Success Maximization: An Alternative to Expected Utility Theory and a Generalization of Maxipok to Moral Uncertainty

Standard expected utility theory (EUT) assumes moral certainty, but also embeds epistemic/​ontological uncertainty about the state of the world that may occur as a result of our actions. Harsanyi expected utility theory (HEUT) allows us to assign probabilities to our potential moral viewpoints, and thus gives us a mechanism by which to handle moral uncertainty.

Unfortunately, there are several problems with EUT and HEUT. First, the St. Petersburg paradox shows that unbounded utility valuations can justify almost any action, even if the probability of a good outcome is almost zero. For example, a banker may be in a situation where the probability of a bank run is nearly one, but because potential returns of being overleveraged in a near zero probability world are so high, the banker may foolishly still choose to be overleveraged to maximize expected utility. Second, diminishing returns typically force us to produce or consume more in order to realize the same amounts of utility; this is usually a recipe for us to consume and produce in unsustainable ways. Third, as Herbert Simon noted, optimizing expected utility is often computationally intractable.

A response of early effective altruism research to these problems was maxipok (i.e., maximizing probabilities of an okay outcome). Under this construct, constraints of an okay outcome are identified, a probability of satisfying those constraints is assigned to each action, and the action that maximizes the probability of satisfying the constraints is adopted.

The problem with maxipok is that it assumes moral certainty about the constraints of what constitutes an okay outcome. For example, if we believe a trolley problem is inevitable, one might infer it is an okay outcome for someone to die, given its unavoidability.
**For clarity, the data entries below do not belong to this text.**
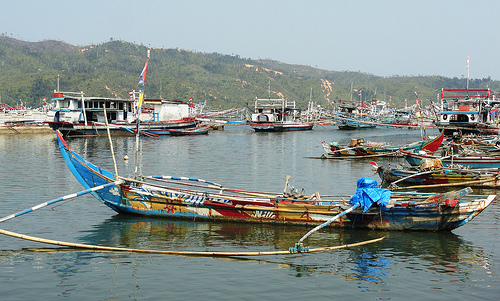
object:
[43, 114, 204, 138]
boat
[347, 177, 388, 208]
tarp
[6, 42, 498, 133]
distance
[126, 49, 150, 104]
flag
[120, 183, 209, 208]
stripes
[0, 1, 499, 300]
background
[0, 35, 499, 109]
vegetation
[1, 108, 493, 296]
water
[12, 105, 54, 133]
dock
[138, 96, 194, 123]
white building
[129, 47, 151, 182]
colorful flag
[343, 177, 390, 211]
an outrigger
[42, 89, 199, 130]
boat harbor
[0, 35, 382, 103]
green mountains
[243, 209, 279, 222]
nille on the boat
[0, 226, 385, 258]
long bamboo stick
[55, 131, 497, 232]
blue tip of boat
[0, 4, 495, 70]
hazy sky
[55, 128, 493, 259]
boat going down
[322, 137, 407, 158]
all canoe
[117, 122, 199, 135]
small canoe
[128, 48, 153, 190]
flag pole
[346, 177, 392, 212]
blue tarp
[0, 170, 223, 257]
balancing rails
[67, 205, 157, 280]
reflection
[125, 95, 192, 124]
house boat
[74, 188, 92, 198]
blue stripes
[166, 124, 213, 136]
boat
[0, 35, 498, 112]
mountains covered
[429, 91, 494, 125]
large white boat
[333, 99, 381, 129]
large white boat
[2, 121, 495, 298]
large body of water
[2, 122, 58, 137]
edge of the water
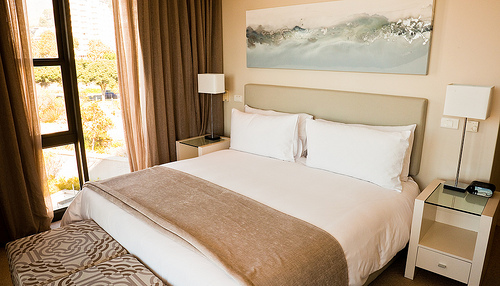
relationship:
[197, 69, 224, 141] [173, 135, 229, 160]
lamp sitting on night stand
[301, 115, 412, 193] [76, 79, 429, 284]
pillows on bed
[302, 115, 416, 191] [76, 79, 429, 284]
pillows on bed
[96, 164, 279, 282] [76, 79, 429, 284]
bedspread on bed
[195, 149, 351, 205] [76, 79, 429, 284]
cover on bed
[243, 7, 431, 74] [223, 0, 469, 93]
painting on wall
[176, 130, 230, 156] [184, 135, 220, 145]
night stand with table top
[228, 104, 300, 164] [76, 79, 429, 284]
pillow on bed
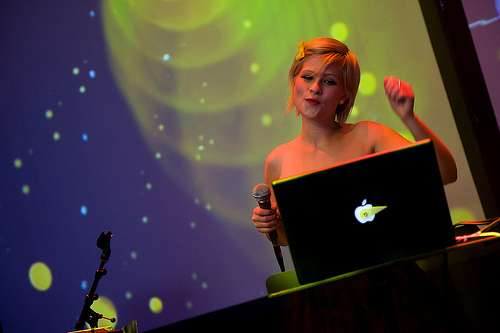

On the other hand, if a trolley problem is avoidable, one may infer that someone dying is not okay. Thus in that overall scenario, what constitutes an okay outcome is contingent on what probabilities we assign to the inevitability of a trolley problem.

Success maximization is a mechanism by which to generalize maxipok for moral uncertainty. Let ai be an action i from the set of m actions A = {a1, a2, …, am}. Let sx be a definition of moral success, namely x, from S = {s1, s2, …, sn}. The probability π that i satisfies the constraints of sx is 0 ≤ πi(sx) ≤ 1. Let p(sx) be the estimated probability that x is the correct definition of moral success, where p(s1) + p(s2) + … + p(sn) = 1. Thus, the expected success of action i is 0 ≤ πi(s1)p(s1) + πi(s2)p(s2) + … + πi(sn)p(sn) ≤ 1. A success maximizing agent will choose an action aj є A such that πj(s1)p(s1) + πj(s2)p(s2) + … + πj(sn)p(sn) ≥πi(s1)p(s1) + πi(s2)p(s2) + … + πi(sn)p(sn) for all ai є A where ij.

Success maximization resolves many of the problems of von Neumann-Morgenstern and Harsanyi expected utility theories. First, because success valuations are bounded between 0 and 1, it is much less likely we will encounter St. Petersburg paradox situations where any action is justified by extremely high utility valuations despite near zero probabilities of occurrence. Second, unsustainable behaviors produced by chasing diminishing returns is much less likely in the world of maximizing probabilities of constraint satisfaction than it is in the world of maximizing unbounded expected utilities. Third, because probabilities of success are bounded between zero and one, terms of the linear combination (where p(sx) is relatively low) can often be ignored to make for quicker calculations, making calculations more tractable.